Arbitrary arrest of nine Palestinian children near Hebron raises concerns

Jan 07, 2014
Israeli soldiers arrest youth from at-Tabaqa village, west of Hebron, in the West Bank. (Photo: Rana Shahateet)

Ramallah, January 7, 2014—Israeli forces arrested 16 residents on Wednesday from at-Tabaqa village, west of Hebron, in the West Bank, including nine Palestinian children, some as young as 13, on suspicion of stone throwing.

Early Thursday morning, Israeli forces unconditionally released Hamza Yousef Hamdan, 14, Moath Awlad Mohammad, 13, and Ali Awlad Mohammad, 14. On Monday at Ofer military court, near Ramallah, an Israeli military judge rejected an Israeli police investigator’s request to further extend the detention of three of the other children.

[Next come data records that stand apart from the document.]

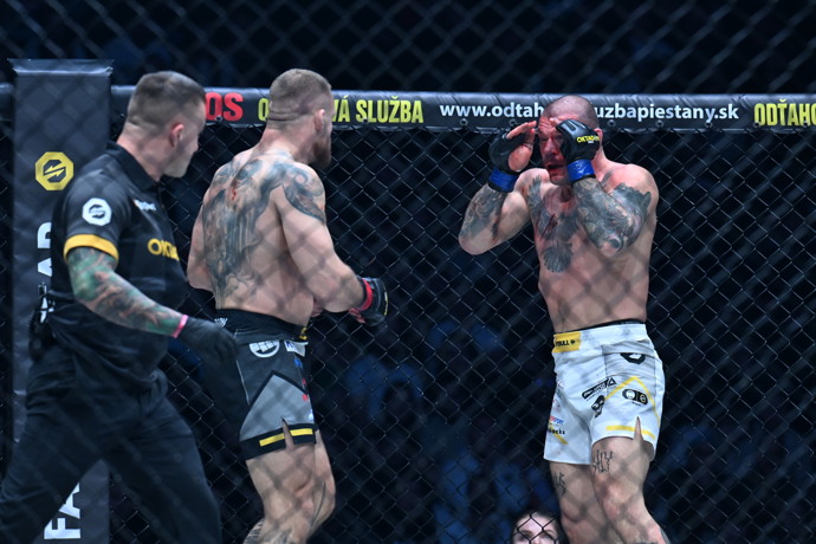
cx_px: 408
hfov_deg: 6.9
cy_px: 272
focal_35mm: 300
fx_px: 6799
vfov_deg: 4.6
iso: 1600
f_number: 4
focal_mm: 200
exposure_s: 1/640
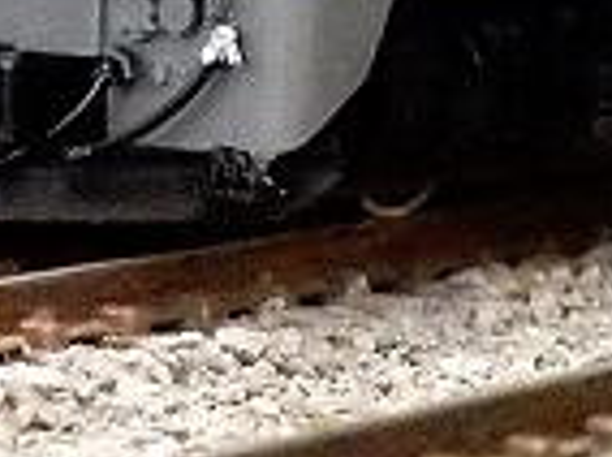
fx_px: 5224
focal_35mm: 296
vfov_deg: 5.0
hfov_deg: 6.6
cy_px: -164
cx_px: 1039
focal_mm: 10.7
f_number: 4.5
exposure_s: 1/50
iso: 3200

DCI-Palestine’s lawyer, Iyad Misk, secured the release of Mahmoud Hakem Hraibat, 15, and Mohammad Jamil Hraibat, 14, on NIS 3,000 (US$855) bail for each and one week of house arrest, as well as the unconditional release of 15-year-old Qusai Kamel al-Atrash. Three children remain in Israeli custody and will appear before the military court on Thursday.

“The nature of these arrests suggests Israeli forces carried them out to intimidate residents of at-Tabaqa, including children,” said Misk of DCI-Palestine. “Israeli authorities must charge or immediately release the remaining three children and stop such arbitrary arrests.”

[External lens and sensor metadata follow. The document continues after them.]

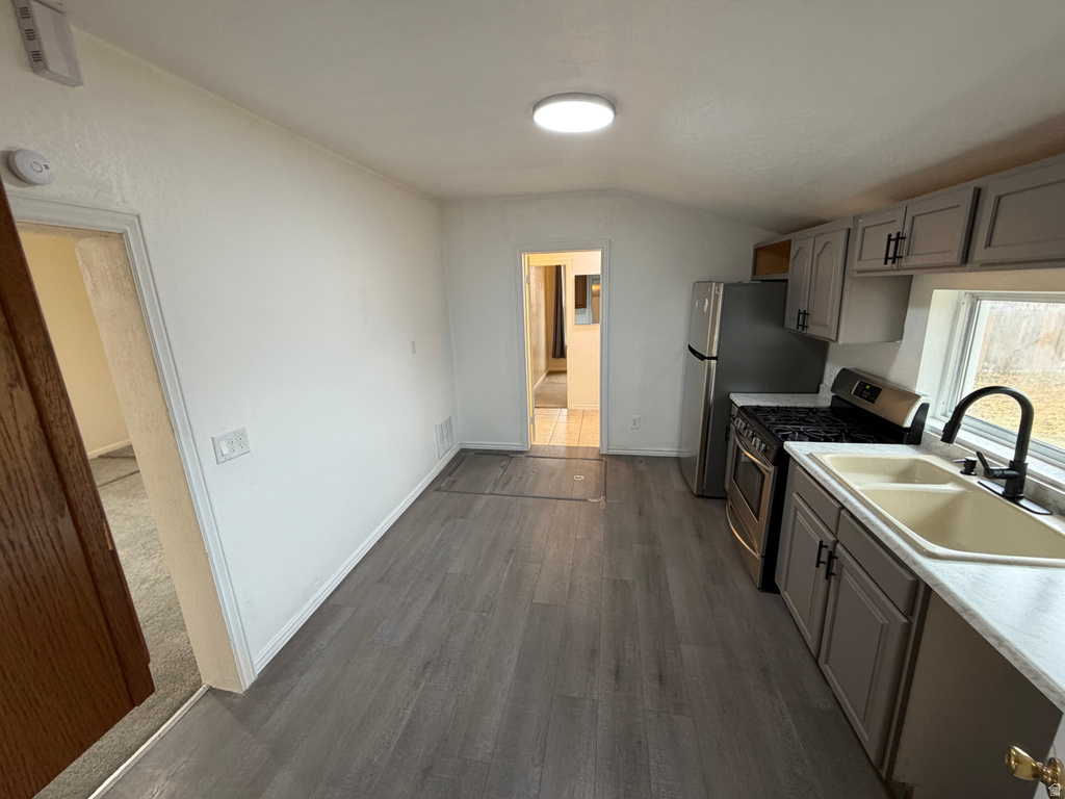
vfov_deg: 85.7
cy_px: 400
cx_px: 532
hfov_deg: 102.1
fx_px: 431
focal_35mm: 14
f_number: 2.2
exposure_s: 1/60
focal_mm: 2.22
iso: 200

In a sworn testimony to DCI-Palestine, Ali Awlad Mohammad, 14, who was released the following day without charge, said an Israeli soldier showed him a photograph of two youths, and asked him to identify them to avoid arrest. When he refused, the soldier bound and blindfolded him, then shoved him into a military jeep along with the other children.

Israel is the only nation to automatically and systematically prosecute children in military courts that lack basic and fundamental fair trial guarantees. Around 500-700 Palestinian children, some as young as 12 years old, are arrested, detained and prosecuted in the Israeli military detention system each year. The majority of Palestinian child detainees are charged with throwing stones, and 74 percent experience physical violence during arrest, transfer or interrogation, according to evidence collected by Defense for Children International Palestine. No Israeli children come into contact with the military court system.

Palestinian children are not properly informed of their right to silence, are denied access to an attorney before and during interrogations, and are not accompanied by a parent during questioning.

In December, DCI-Palestine launched a “Know Your Rights” campaign for Palestinian children with partner, Lawyers for Palestinian Human Rights (LPHR), focusing on empowering and educating Palestinian children to secure their basic rights while detained in the Israeli military detention system.

More than 5,000 “Know Your Rights” information cards will be distributed by the end of the campaign to Palestinian children between the ages of 12 and 17 years old living in West Bank communities where children appear to be targeted by Israeli forces for arrest.

An easy to remember telephone number is included on the card so Palestinian children can contact a DCI-Palestine lawyer 24 hours a day, 7 days a week, if they are allowed access to a telephone by Israeli authorities.